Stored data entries

────────

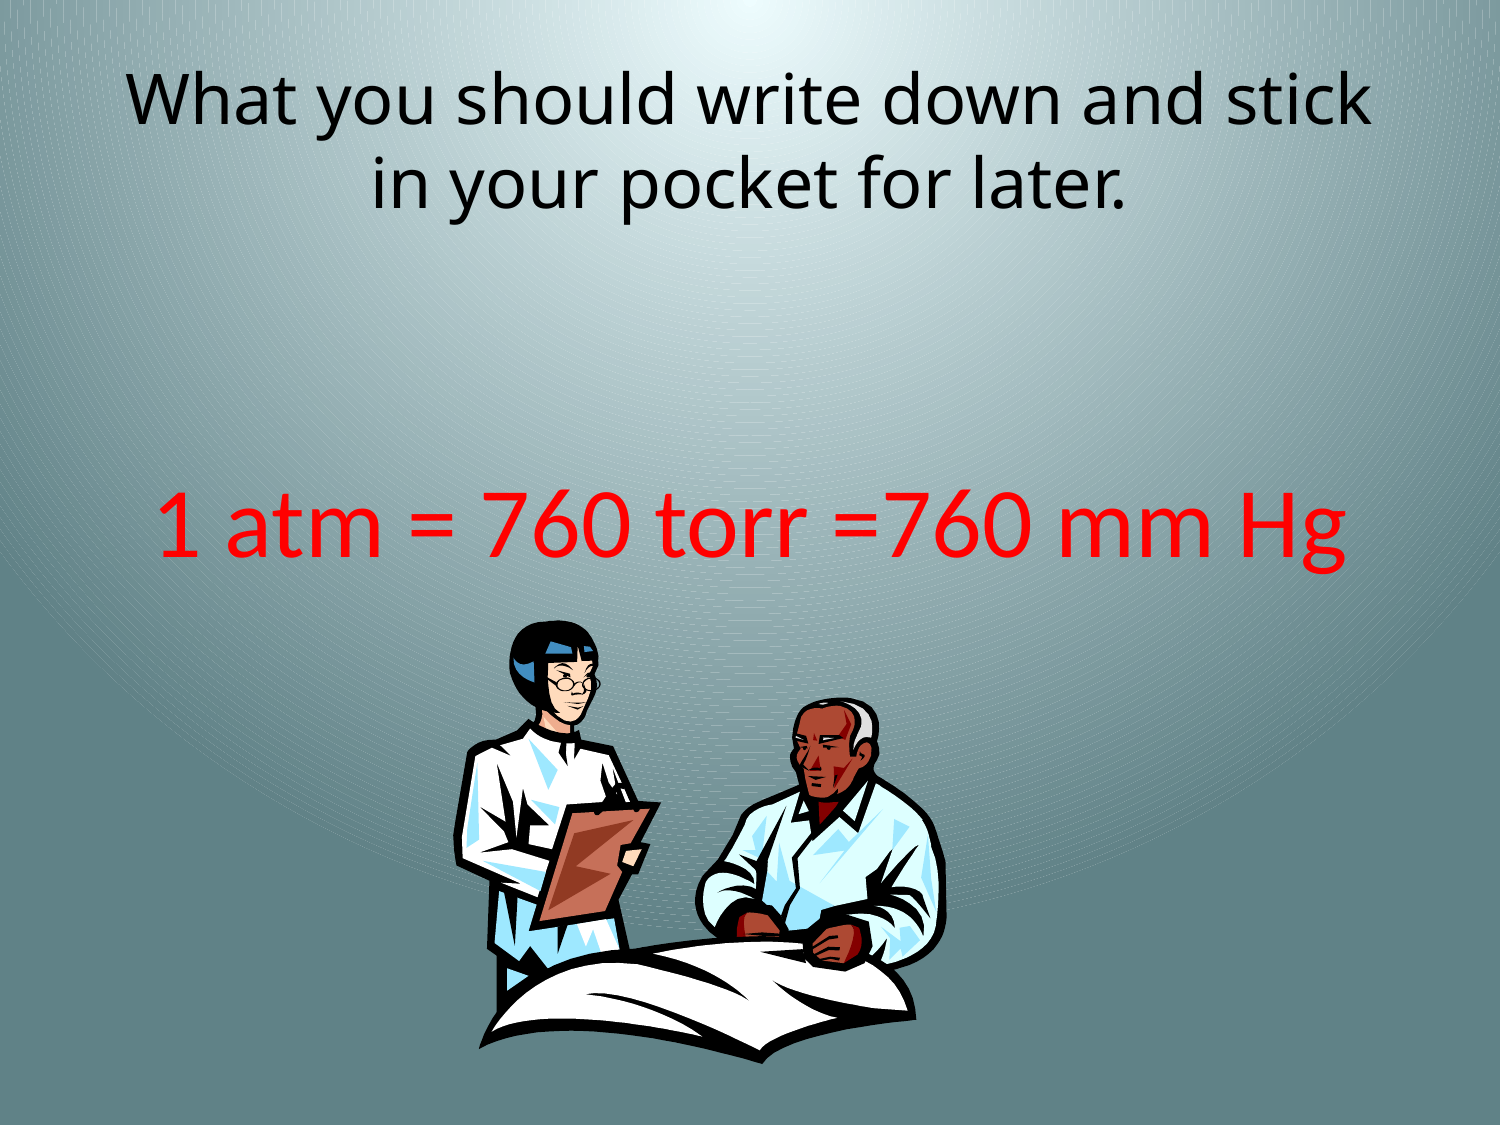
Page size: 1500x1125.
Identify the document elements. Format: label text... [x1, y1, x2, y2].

picture [449, 599, 951, 1065]
title What you should write down and stick in your pocket for later. [75, 45, 1425, 233]
list 1 atm = 760 torr =760 mm Hg [75, 450, 1425, 1005]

────────

Task to carry out
Output the records exactly, please. The pictures are not part of the copy.

Reply to the exercise
Page size: 1500x1125.
Identify the document elements. Format: label text... [x1, y1, x2, y2].

picture [449, 599, 951, 1065]
title What you should write down and stick in your pocket for later. [75, 45, 1425, 233]
list 1 atm = 760 torr =760 mm Hg [75, 450, 1425, 1005]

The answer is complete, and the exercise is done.